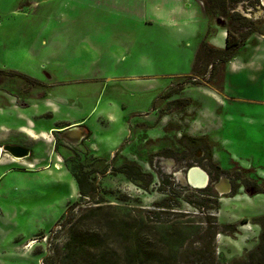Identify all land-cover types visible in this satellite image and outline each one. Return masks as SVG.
Returning a JSON list of instances; mask_svg holds the SVG:
<instances>
[{"label":"rangeland","instance_id":"rangeland-1","mask_svg":"<svg viewBox=\"0 0 264 264\" xmlns=\"http://www.w3.org/2000/svg\"><path fill=\"white\" fill-rule=\"evenodd\" d=\"M60 1L0 0V145L29 150L0 156V264H245L264 232V0L208 6L249 33L211 76L192 74L196 38L95 35ZM164 237L185 243L174 260Z\"/></svg>","mask_w":264,"mask_h":264},{"label":"crops","instance_id":"crops-1","mask_svg":"<svg viewBox=\"0 0 264 264\" xmlns=\"http://www.w3.org/2000/svg\"><path fill=\"white\" fill-rule=\"evenodd\" d=\"M60 3L63 7L77 9L78 14L87 12L89 31L95 35L103 29L105 32L111 26L120 34H126L124 37L127 39H134V30L138 31L140 26L141 32L147 31V34H156L154 31L160 29L174 43L196 38L199 46L203 41L218 48L224 47L221 46L222 41L225 45V26L210 23L201 0L195 4H191L189 0H61ZM72 20L75 18L70 17V22ZM123 24L127 25V32H123ZM232 60L228 63L232 64ZM227 67L230 68L228 64ZM234 68V72L241 70L239 65ZM4 167L6 168L0 172V182L6 176L2 173L14 170L11 166ZM5 180L4 186L12 185L13 178Z\"/></svg>","mask_w":264,"mask_h":264},{"label":"trees","instance_id":"trees-1","mask_svg":"<svg viewBox=\"0 0 264 264\" xmlns=\"http://www.w3.org/2000/svg\"><path fill=\"white\" fill-rule=\"evenodd\" d=\"M210 4L212 8H220L221 10H224L225 8L224 0H205V2H203V7L207 14L209 12L208 6ZM237 16L238 14L235 11H232V13L230 14V18L232 20H236L238 18ZM248 32L251 33L254 32V30L251 27H249ZM248 34L243 33L240 34L239 37L238 36L236 37L234 33H232L228 28H226L225 45L223 48L215 47L209 44L208 42L203 41L200 44L198 50L196 51L192 66V74L197 76L198 75L204 76L206 73H208L209 76L213 75L217 70L216 66L218 63L224 65L226 62L231 60V58H233L236 51L244 44V41L248 38ZM178 102H185V100L179 99ZM182 137L188 141V146L191 147L198 145L200 142V138L198 137H192L186 134H183ZM79 186L83 192L84 191L83 186L80 183ZM195 190H197L201 195H215L210 186H205L203 188H195ZM97 208L98 207H96L95 209ZM119 208L126 211L127 213H129L131 210L129 207H125V206ZM211 219L214 220V217H211ZM258 220H260L259 221L260 223L262 220L264 221V215L260 216ZM224 226H228V225H224ZM200 228L201 227L199 226L188 227L187 228L188 235L189 233L192 232L194 233H196L197 231L200 232ZM217 230L213 232L215 233L217 232ZM165 238L166 237L163 238L165 243H162L166 247L165 249L166 252L164 256L169 260H174L181 251V249L185 246V243H181L176 239L168 240ZM211 249L212 248L209 244L207 246V250L211 252ZM130 254L132 256V260L130 261V263L135 262L134 258H137V251L133 250ZM194 255H197L198 258L200 256V254L197 252H194ZM245 264H264V232L260 234L259 242L257 243L256 247L248 252Z\"/></svg>","mask_w":264,"mask_h":264},{"label":"water","instance_id":"water-1","mask_svg":"<svg viewBox=\"0 0 264 264\" xmlns=\"http://www.w3.org/2000/svg\"><path fill=\"white\" fill-rule=\"evenodd\" d=\"M9 153L13 157H26L29 155V150L26 147H22L20 145L16 144H2L0 145V156L2 153ZM191 170H196L197 173L199 174L198 178L193 181L192 178H190V171ZM203 178V181H199V179ZM186 182L195 188H203L208 184V176L207 174L201 170L197 166L190 167L187 172H186V177H185Z\"/></svg>","mask_w":264,"mask_h":264},{"label":"bare ground","instance_id":"bare-ground-1","mask_svg":"<svg viewBox=\"0 0 264 264\" xmlns=\"http://www.w3.org/2000/svg\"><path fill=\"white\" fill-rule=\"evenodd\" d=\"M12 158H13V157H12ZM14 159H16V158H14ZM198 177H199V176H198V173H197L196 171H194V170H191V171H190V178H192L193 181L196 180ZM203 180H204L203 178L199 179V181H203ZM203 182H204V181H203Z\"/></svg>","mask_w":264,"mask_h":264}]
</instances>
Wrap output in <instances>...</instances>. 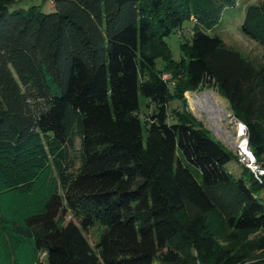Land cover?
Masks as SVG:
<instances>
[{"label":"trees","instance_id":"1","mask_svg":"<svg viewBox=\"0 0 264 264\" xmlns=\"http://www.w3.org/2000/svg\"><path fill=\"white\" fill-rule=\"evenodd\" d=\"M21 1L0 0V264H264V181L184 95L215 87L264 164V61L204 31L237 0ZM240 32L264 49V0Z\"/></svg>","mask_w":264,"mask_h":264},{"label":"rangeland","instance_id":"2","mask_svg":"<svg viewBox=\"0 0 264 264\" xmlns=\"http://www.w3.org/2000/svg\"><path fill=\"white\" fill-rule=\"evenodd\" d=\"M260 1L261 0H237L236 6L225 8L217 24H215L210 29H205L204 31L209 35H217L221 37L228 45L240 49L241 51L248 54L250 57L258 61H264V49L262 48V46L254 39L245 36L240 32V26L243 22L246 8L252 4H259ZM20 3L24 8H27L31 4L39 5L42 11L45 12H49L54 9V6L50 1L22 0ZM193 24V20L187 19L183 22L182 29L180 32H173L165 37V40L172 52V56L174 59H180V44L186 39V37H189L192 34ZM157 64L159 67H161L162 60H158ZM192 94H195L196 98L194 99L193 103H187V109L198 120L202 122L203 126L210 131V135L212 137L222 143L219 137V132L216 129L224 131L229 130L231 126V121L229 119H231L232 112L229 109L226 100L218 94L217 89L213 86L200 88L195 93L194 91H186L184 93L186 97H190V95ZM212 99H215V102L218 103V105L212 104ZM139 101L140 114L141 116H143V113L147 109L146 102L148 100L140 96ZM178 104H180V101L178 99L173 100L170 103V105L173 107L177 106ZM222 107L224 109L223 111L225 112V115L226 113L229 114L228 119L227 117L226 119H224V114L216 111V109H221ZM78 164L79 162L76 161L75 167L78 166ZM225 167L229 172L234 173V175H239L241 173V166L235 159L230 160L225 165ZM258 194L260 196H264V187L259 190ZM68 219H74L71 212H68L66 214V220ZM101 228L102 227L98 223H95L87 230H84L86 238L94 247V249H96L95 243L97 242ZM41 256L43 257V259L45 258L43 252L41 253Z\"/></svg>","mask_w":264,"mask_h":264},{"label":"built area","instance_id":"3","mask_svg":"<svg viewBox=\"0 0 264 264\" xmlns=\"http://www.w3.org/2000/svg\"><path fill=\"white\" fill-rule=\"evenodd\" d=\"M163 78H168V74H164ZM197 90L194 91V93ZM187 99V103L191 104L194 102V99L196 98L195 94H192L189 96H185ZM210 99V98H209ZM212 104L218 105V103L215 102V99H212ZM220 105V103H219ZM223 107L221 109H216L217 112H221L224 114V119H228L229 114L223 111ZM232 112V111H231ZM231 126L229 130H220L219 129V137L222 141V143L230 149L233 154L236 157V161L247 168L259 182L264 181V164L259 162L252 150L249 147L248 144V134H247V128L246 125L238 120L233 114L231 115Z\"/></svg>","mask_w":264,"mask_h":264},{"label":"water","instance_id":"4","mask_svg":"<svg viewBox=\"0 0 264 264\" xmlns=\"http://www.w3.org/2000/svg\"><path fill=\"white\" fill-rule=\"evenodd\" d=\"M247 264H257L256 262H249V263H247Z\"/></svg>","mask_w":264,"mask_h":264},{"label":"bare ground","instance_id":"5","mask_svg":"<svg viewBox=\"0 0 264 264\" xmlns=\"http://www.w3.org/2000/svg\"><path fill=\"white\" fill-rule=\"evenodd\" d=\"M219 131V129H217Z\"/></svg>","mask_w":264,"mask_h":264}]
</instances>
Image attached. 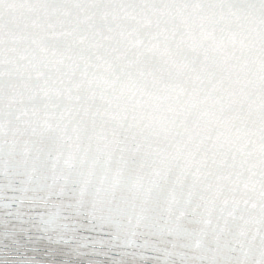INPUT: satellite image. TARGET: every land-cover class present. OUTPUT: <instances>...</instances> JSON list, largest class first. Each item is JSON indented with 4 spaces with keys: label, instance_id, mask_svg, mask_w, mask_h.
<instances>
[{
    "label": "snow or ice",
    "instance_id": "1",
    "mask_svg": "<svg viewBox=\"0 0 264 264\" xmlns=\"http://www.w3.org/2000/svg\"><path fill=\"white\" fill-rule=\"evenodd\" d=\"M0 264H264V0H0Z\"/></svg>",
    "mask_w": 264,
    "mask_h": 264
}]
</instances>
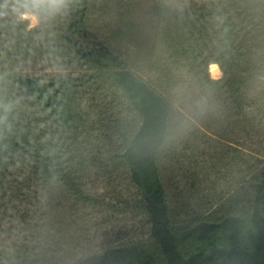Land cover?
Returning <instances> with one entry per match:
<instances>
[{
  "label": "trees",
  "instance_id": "obj_1",
  "mask_svg": "<svg viewBox=\"0 0 264 264\" xmlns=\"http://www.w3.org/2000/svg\"><path fill=\"white\" fill-rule=\"evenodd\" d=\"M131 1L0 0V190L37 185L32 175L18 177L21 169L41 174L49 264H264V166L246 181L233 212L180 219L161 163L175 123L163 81L173 65L186 67L206 91L227 93L239 119L264 123V0H206L180 10L157 4L165 61L153 55ZM25 12L38 23L30 26ZM98 13L102 26L93 22ZM29 60L53 67L29 71ZM212 62L220 77L212 76ZM142 63L159 76L144 75ZM105 83L124 94L135 116L110 117L106 141L85 154L76 136L90 124L81 99ZM89 163L129 174L150 241L109 242L65 262L53 232L65 236V195L74 204L87 195L80 175Z\"/></svg>",
  "mask_w": 264,
  "mask_h": 264
},
{
  "label": "rangeland",
  "instance_id": "obj_2",
  "mask_svg": "<svg viewBox=\"0 0 264 264\" xmlns=\"http://www.w3.org/2000/svg\"><path fill=\"white\" fill-rule=\"evenodd\" d=\"M205 1H131L133 14L145 28L158 60L165 61L167 48L160 37L162 23L155 6L180 10ZM23 16L30 19V26L39 21L34 12ZM93 20L102 26L105 16L98 13ZM45 64L53 67L42 60H29L25 67L39 71ZM141 71L153 78L159 76L147 63ZM217 71L213 72L210 64L213 77L221 76V69ZM167 75L163 81L168 87L164 89L173 101L175 123L162 150L161 163L172 205L180 219L233 212L235 200L247 188L246 181L264 166V123L253 125L239 119L227 93L206 91L182 65H173ZM81 101L90 124L86 132L76 136L85 154L106 141L102 126L110 117L135 116L124 94L107 83L96 86ZM29 175L34 178L31 184L37 185L21 188L16 182L7 191L0 190V264L50 263L47 235L51 232L43 216L49 193L41 174L21 169L18 177L26 180ZM80 182L87 194L84 198L74 204L75 199L69 193L65 195L70 216L63 227L65 236L53 232L57 241L54 250L63 261L98 251L109 242L150 241L151 224L144 209L136 205L139 193L125 170L85 164ZM28 248H32L29 255Z\"/></svg>",
  "mask_w": 264,
  "mask_h": 264
},
{
  "label": "clouds",
  "instance_id": "obj_3",
  "mask_svg": "<svg viewBox=\"0 0 264 264\" xmlns=\"http://www.w3.org/2000/svg\"><path fill=\"white\" fill-rule=\"evenodd\" d=\"M44 2H47L48 4L55 6L64 3V0H31V3L33 5H39Z\"/></svg>",
  "mask_w": 264,
  "mask_h": 264
},
{
  "label": "bare ground",
  "instance_id": "obj_4",
  "mask_svg": "<svg viewBox=\"0 0 264 264\" xmlns=\"http://www.w3.org/2000/svg\"><path fill=\"white\" fill-rule=\"evenodd\" d=\"M211 66H212V69H213V72L214 70L217 71L218 69L220 70L219 68V64L217 62H212L211 63ZM218 72V71H217Z\"/></svg>",
  "mask_w": 264,
  "mask_h": 264
}]
</instances>
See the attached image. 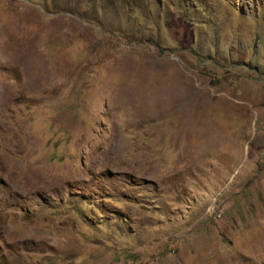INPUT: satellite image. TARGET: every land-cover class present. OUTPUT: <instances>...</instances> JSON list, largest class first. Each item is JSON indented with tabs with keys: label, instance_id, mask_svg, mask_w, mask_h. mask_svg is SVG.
<instances>
[{
	"label": "rangeland",
	"instance_id": "1",
	"mask_svg": "<svg viewBox=\"0 0 264 264\" xmlns=\"http://www.w3.org/2000/svg\"><path fill=\"white\" fill-rule=\"evenodd\" d=\"M0 264H264V0H0Z\"/></svg>",
	"mask_w": 264,
	"mask_h": 264
},
{
	"label": "bare ground",
	"instance_id": "2",
	"mask_svg": "<svg viewBox=\"0 0 264 264\" xmlns=\"http://www.w3.org/2000/svg\"><path fill=\"white\" fill-rule=\"evenodd\" d=\"M31 174V173H30Z\"/></svg>",
	"mask_w": 264,
	"mask_h": 264
}]
</instances>
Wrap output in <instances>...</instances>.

GIVEN REQUEST:
Please display each line of the items above that contains the string "Returning", copying every such line in full.

RESULT:
Returning a JSON list of instances; mask_svg holds the SVG:
Returning <instances> with one entry per match:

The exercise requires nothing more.